Только двое не обернулись к тебе. Не до того: играли на щелбаны в «чистку перышек». Две растопыренные пятерни лежали на столешнице, рядом с полупустыми бутылками и остатками харча; два ножа с умопомрачительной скоростью отбивали чечетку, вонзаясь в доски между пальцами. Быстрее! еще быстрее! вон и кровь показалась у одного, да что там кровь? — ерунда!
Быстрее!
И встали, как упали.
Разом.
— Ну, Петр, — сказал сукин сын, беглый-сидячий Друц, весело ероша отросшую на поселении шевелюру, насквозь пронизанную серебром нитей. — Ну, гусь сизый... Подставляй лобешник!
Длинный Петр сосредоточенно зализывал палец.
Даже когда три знатных щелбана сотрясли его лоб, оставив красный след — даже тогда не бросил сего важного занятия.
Лишь подтаял льдом в голубых лужицах глаз.
— Заходь, заходь, раскрасавица! — протянул солдатик, оглядев тебя с ног до головы. — Каким ветром?
— Это ты у Ермолай-купцовича спрашивай: каким? — сдала ты первую карту, рубашкой вверх. — Он тебе и разъяснит, с понятием...

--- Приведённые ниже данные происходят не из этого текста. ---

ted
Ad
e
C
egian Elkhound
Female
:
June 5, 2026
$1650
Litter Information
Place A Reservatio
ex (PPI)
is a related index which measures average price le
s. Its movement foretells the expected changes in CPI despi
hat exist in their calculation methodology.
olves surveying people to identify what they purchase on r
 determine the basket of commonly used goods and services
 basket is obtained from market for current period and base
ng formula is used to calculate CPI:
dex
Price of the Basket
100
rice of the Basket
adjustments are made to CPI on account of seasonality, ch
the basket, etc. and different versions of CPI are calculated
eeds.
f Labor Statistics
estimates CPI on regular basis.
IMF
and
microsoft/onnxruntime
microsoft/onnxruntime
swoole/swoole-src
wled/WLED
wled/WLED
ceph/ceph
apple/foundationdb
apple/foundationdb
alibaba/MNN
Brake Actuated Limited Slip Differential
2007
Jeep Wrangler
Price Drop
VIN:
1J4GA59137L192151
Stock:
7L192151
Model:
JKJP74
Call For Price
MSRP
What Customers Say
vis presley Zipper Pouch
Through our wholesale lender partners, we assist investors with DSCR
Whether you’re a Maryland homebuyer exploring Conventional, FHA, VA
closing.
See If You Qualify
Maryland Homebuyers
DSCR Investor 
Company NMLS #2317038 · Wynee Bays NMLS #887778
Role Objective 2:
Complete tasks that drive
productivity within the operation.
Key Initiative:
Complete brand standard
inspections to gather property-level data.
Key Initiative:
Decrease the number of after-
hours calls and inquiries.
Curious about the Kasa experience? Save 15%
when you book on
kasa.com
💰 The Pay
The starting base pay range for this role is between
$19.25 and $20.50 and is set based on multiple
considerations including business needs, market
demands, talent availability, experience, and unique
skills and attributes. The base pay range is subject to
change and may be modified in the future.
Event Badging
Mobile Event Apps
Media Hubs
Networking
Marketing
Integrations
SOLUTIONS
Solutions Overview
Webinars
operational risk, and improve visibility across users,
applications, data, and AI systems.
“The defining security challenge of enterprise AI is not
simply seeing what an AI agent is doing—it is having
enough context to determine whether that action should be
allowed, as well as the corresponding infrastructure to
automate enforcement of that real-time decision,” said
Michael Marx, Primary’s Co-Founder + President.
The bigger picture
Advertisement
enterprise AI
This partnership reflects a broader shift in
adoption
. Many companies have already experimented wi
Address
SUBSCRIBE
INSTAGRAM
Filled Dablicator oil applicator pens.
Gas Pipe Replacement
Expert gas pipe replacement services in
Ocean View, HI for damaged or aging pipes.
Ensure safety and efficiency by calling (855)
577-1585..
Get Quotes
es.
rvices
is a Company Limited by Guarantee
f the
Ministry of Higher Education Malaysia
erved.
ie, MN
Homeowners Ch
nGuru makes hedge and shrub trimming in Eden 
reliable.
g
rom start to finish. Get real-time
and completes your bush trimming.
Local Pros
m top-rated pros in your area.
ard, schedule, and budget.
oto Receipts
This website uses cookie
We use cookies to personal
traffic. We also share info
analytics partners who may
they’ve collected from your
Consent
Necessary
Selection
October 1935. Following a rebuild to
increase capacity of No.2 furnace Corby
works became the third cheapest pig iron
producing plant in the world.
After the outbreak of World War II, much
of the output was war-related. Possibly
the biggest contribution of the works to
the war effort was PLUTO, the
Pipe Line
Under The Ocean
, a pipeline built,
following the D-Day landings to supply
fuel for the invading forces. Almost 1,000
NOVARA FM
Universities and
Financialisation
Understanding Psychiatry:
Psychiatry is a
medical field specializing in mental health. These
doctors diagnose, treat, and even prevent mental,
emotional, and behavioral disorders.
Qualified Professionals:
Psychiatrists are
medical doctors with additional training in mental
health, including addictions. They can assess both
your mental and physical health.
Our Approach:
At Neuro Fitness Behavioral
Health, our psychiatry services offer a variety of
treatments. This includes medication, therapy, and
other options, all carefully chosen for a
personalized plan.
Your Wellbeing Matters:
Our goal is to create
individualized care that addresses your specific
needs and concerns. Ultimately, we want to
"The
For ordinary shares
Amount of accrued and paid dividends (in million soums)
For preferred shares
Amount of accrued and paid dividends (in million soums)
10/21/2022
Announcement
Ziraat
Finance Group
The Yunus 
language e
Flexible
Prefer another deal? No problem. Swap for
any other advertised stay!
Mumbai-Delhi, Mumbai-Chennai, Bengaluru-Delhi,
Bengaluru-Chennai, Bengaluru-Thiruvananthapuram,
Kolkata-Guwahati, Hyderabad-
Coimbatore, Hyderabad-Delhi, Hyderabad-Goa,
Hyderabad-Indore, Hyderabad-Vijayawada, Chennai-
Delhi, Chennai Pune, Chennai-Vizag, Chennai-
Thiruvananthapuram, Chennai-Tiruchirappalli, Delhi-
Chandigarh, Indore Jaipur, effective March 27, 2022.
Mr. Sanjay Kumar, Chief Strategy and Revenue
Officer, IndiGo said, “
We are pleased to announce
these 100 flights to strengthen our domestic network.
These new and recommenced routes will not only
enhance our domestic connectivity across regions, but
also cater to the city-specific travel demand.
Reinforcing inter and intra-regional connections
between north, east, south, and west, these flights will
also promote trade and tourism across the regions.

Пройдя к столу, ты взяла ту кружку, что сама подвернулась под руку, до половины налила водкой. Кинула в глотку — да нет, не в глотку, в самую душу.
Вовремя оказалось.
— Это Княгиня, — будничным тоном, как само собой разумеющееся, сообщил Друц, подсовывая тебе миску с квашеной капустой.
— Княги-и-ня! — качнул головой солдатик: не то одобрил, не то задумался. — Которая в ключницы к Ермолаю?